[DOCUMENT EXTRACT]
Grouping by 2 column - mysql

I have a query that shows how many messages, is being sent through my system the last year, grouped by months. Works perfectly!
The result look like this:
+------+-------+--------+--------+--------+
| Year | Month | Type 1 | Type 2 | Type 3 |
+------+-------+--------+--------+--------+
| 2013 | 10 | 0 | 2 | 3 |
| 2013 | 11 | 4 | 21 | 56 |
| 2013 | 12 | 1 | 10 | 16 |
| 2014 | 1 | 2 | 10 | 52 |
| 2014 | 2 | 1 | 62 | 118 |
+------+-------+--------+--------+--------+
(type 1,2 and 3 is simply different types of USERS -ignore this)
However, I'd like to avoid that the same receiver (msg_receiver) can be shown twice in the result set, for each month.
[/DOCUMENT EXTRACT]
### TO DO
Please list every column heading shown in the result table of the MySQL forum post.
[DATASET EXCERPT]
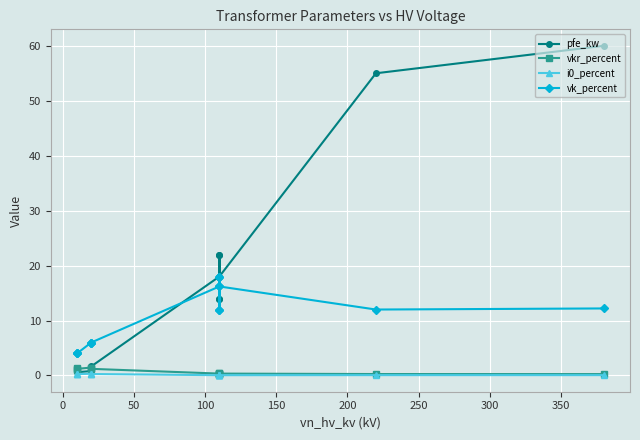

Which has a higher value, 200 or 250?

250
[/DATASET EXCERPT]
### RESPONSE
Year, Month, Type 1, Type 2, Type 3